• Extract:
==================================================

This slightly odd comment floored M--- completely and utterly. He was quiet and puzzled for a while.
“You mean something can look like something and be something else” he said, fairly incoherently.
“Yup” replied my friend.
Shocked By Humor
This apparently came as a bit of a shock to the highest search authority in the land. It seems that if you are not selling toasters or copying other people’s work or touting pornography they don’t have a bloody clue what to do with it.
As my friend was a bit bored with this conversation by now he gave him a friendly punch in the mouth and returned home.
I wish I could have been there to punch him too. Could have been quite a queue if it had been Gay Farmer’s Night (Tuesday - Twinks, Bears and Pandas half price).
Gay Pets - Well Why Not?
- Gay Animal, Gay Pet - Gay Treatment, Gay Vet - AnimalGay Spoof
A funny spoof on dealing with gay behaviour in animals using homopathics (ed:spelling?) or the controversial shock and paw treatment.
Comments
Ah, I like snicker. Not noticed that one before - thanks Will.
Interesting. Very interesting. Pleased that your friend punched him in the nose.
Yes, I thought that might be a crowd pleaser. He also.. well... let's not dwell on that. HP isn't quite ready for it. Brought tears to his eyes anyway.
Those Tibetarians are always moaning about something, are't they. Give them a bit more work to do. Man's work and not poofy sifting through algothingys and they'll soon stop.
By the way, I didn't know that Twinks, Bears and Pandas were half price on Tuesdays. I thought it was only before 8 o'clock. It means I can come home from work and have a soak in the bath first, and not rush straight (!) out with a KFC in my hand to make sure I get there on time.
Thanks!
OMG! - Twilight, that comment is absolutely hy-ster-i-cal! I was going to make mention that all the gay monikers were all the same in the States, but that comment distracted me. Funny, funny, funny!!
I would vote your comment Up Twilight.
Did you know they can do that on Huffington Post?
Great Story. Thanks.

==================================================

• Questions on the material:
1 - In the extract, what is half price on Gay Farmer's Night?
2 - Summarize the extract in two sentences.
3 - Please quote the stretch of the extract from "Shocked By Humor" through "and paw treatment.".

==================================================

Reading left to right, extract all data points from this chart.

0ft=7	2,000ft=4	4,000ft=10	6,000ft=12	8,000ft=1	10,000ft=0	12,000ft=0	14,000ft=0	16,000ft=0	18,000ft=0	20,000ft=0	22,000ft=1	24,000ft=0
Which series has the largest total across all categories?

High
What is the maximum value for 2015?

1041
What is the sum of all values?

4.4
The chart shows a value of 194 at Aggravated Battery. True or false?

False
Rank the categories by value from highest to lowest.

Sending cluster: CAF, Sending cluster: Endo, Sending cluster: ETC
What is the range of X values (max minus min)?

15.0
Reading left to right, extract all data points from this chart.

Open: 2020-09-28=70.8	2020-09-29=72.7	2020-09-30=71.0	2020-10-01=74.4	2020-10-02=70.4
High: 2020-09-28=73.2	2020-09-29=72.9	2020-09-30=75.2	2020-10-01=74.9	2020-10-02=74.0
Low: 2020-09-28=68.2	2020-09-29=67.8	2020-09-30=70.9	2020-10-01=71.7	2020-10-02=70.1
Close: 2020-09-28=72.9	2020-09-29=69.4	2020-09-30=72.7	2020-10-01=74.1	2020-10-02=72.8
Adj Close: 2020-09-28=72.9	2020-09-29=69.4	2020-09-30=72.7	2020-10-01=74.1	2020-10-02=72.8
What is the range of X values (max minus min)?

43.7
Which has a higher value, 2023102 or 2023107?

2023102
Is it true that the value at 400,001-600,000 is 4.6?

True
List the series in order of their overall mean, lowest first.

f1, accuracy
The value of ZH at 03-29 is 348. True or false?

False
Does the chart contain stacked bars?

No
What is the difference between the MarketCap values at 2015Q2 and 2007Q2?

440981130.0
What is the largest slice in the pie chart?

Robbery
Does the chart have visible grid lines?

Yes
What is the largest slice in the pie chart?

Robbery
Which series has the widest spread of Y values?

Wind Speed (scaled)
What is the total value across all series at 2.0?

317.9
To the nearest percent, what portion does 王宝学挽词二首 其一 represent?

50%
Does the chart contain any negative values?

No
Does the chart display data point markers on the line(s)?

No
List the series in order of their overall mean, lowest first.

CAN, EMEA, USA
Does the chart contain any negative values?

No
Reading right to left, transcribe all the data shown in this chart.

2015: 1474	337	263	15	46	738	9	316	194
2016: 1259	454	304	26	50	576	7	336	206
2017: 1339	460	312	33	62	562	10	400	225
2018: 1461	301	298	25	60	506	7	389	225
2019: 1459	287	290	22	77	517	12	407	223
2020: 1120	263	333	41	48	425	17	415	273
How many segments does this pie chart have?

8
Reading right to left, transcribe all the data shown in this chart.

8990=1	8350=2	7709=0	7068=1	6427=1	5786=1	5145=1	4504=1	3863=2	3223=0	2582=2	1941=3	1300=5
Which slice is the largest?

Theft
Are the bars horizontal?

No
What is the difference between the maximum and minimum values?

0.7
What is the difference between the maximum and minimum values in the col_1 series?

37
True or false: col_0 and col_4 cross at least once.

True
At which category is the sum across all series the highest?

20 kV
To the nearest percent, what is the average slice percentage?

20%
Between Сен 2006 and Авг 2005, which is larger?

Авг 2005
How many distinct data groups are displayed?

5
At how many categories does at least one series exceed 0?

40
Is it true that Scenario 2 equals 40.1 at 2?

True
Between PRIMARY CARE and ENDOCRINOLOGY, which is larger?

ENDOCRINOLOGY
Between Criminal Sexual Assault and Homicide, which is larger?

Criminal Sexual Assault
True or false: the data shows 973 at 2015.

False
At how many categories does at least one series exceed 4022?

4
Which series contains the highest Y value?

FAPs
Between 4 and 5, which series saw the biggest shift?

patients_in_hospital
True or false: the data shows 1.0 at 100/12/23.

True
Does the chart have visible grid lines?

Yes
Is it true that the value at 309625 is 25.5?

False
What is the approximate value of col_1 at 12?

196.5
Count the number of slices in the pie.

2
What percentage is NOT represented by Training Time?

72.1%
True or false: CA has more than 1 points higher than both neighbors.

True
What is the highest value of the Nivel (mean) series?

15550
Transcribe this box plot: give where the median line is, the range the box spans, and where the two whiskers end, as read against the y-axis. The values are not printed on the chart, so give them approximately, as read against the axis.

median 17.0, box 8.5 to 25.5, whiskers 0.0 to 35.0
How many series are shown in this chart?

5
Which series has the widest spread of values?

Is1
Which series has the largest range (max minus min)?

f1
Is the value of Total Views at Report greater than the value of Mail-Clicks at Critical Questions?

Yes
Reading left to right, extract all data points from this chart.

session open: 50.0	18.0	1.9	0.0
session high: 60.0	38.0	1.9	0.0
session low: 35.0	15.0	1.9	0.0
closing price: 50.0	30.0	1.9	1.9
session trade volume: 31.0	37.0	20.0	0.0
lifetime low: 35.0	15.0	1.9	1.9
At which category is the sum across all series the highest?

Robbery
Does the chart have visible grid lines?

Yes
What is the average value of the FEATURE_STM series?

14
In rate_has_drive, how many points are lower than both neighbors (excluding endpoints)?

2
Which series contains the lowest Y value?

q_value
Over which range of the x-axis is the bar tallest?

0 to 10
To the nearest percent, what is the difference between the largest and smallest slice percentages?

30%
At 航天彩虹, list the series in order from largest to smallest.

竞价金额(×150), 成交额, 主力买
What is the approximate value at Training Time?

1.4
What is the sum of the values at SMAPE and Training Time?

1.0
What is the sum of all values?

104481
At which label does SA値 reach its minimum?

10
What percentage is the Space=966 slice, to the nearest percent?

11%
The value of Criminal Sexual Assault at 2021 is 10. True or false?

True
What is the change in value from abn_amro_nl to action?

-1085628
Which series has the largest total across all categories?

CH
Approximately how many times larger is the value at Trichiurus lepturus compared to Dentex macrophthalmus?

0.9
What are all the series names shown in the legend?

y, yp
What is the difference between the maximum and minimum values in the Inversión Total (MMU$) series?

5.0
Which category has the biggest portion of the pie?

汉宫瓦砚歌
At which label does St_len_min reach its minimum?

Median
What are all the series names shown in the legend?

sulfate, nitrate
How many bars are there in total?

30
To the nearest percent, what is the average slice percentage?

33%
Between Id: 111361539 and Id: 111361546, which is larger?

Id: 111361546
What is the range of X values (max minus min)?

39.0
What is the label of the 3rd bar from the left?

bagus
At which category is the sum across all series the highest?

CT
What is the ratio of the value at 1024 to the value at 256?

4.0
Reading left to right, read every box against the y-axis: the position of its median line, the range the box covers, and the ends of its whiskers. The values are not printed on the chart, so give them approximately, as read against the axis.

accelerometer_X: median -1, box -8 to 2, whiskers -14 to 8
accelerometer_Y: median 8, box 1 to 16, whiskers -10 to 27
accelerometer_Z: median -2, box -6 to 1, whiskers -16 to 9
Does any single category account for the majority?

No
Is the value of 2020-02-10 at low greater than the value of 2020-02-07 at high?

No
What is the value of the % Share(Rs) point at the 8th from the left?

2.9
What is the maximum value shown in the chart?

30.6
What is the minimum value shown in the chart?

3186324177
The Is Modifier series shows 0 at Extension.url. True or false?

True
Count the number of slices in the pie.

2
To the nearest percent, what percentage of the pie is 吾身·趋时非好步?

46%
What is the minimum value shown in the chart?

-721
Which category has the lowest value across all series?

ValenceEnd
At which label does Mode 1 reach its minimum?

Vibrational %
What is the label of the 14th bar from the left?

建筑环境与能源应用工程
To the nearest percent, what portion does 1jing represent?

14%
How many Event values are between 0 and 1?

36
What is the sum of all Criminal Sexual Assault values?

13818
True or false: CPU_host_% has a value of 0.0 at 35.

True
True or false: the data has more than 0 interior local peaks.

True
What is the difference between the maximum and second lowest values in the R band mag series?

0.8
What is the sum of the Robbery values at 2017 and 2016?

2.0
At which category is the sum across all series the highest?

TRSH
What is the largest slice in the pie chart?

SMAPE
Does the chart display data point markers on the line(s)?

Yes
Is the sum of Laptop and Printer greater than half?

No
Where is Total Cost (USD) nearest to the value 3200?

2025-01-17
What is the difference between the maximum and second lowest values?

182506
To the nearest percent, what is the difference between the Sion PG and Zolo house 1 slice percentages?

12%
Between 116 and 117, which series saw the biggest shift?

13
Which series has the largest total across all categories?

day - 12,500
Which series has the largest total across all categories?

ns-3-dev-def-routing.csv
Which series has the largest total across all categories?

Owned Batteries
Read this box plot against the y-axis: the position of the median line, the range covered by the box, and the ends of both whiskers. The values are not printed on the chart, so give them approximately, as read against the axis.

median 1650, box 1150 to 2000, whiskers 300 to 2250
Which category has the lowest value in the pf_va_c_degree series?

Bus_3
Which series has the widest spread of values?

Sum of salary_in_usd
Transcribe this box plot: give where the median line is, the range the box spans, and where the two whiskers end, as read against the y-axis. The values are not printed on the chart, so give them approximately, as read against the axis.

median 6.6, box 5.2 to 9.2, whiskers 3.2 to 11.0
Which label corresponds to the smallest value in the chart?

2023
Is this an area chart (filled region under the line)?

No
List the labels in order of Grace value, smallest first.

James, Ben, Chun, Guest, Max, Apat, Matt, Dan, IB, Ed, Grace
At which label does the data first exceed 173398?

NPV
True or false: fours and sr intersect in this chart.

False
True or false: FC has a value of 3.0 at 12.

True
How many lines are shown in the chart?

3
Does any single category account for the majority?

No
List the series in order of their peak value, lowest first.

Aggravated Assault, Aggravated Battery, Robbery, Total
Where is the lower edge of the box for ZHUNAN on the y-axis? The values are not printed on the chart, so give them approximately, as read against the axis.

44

==================================================

• Answers by item number:
1 - Twinks, Bears and Pandas are half price on Tuesday.

2 - A comment that something can look like one thing and be something else puzzles M---, and the narrator says the highest search authority has no clue what to do with anything that isn't toasters, copied work or pornography, before reporting that the friend punched him in the mouth and went home. Commenters praise the story, joke about Twinks, Bears and Pandas being half price on Tuesdays, and say they are pleased about the punch.

3 -
Shocked By Humor
This apparently came as a bit of a shock to the highest search authority in the land. It seems that if you are not selling toasters or copying other people’s work or touting pornography they don’t have a bloody clue what to do with it.
As my friend was a bit bored with this conversation by now he gave him a friendly punch in the mouth and returned home.
I wish I could have been there to punch him too. Could have been quite a queue if it had been Gay Farmer’s Night (Tuesday - Twinks, Bears and Pandas half price).
Gay Pets - Well Why Not?
- Gay Animal, Gay Pet - Gay Treatment, Gay Vet - AnimalGay Spoof
A funny spoof on dealing with gay behaviour in animals using homopathics (ed:spelling?) or the controversial shock and paw treatment.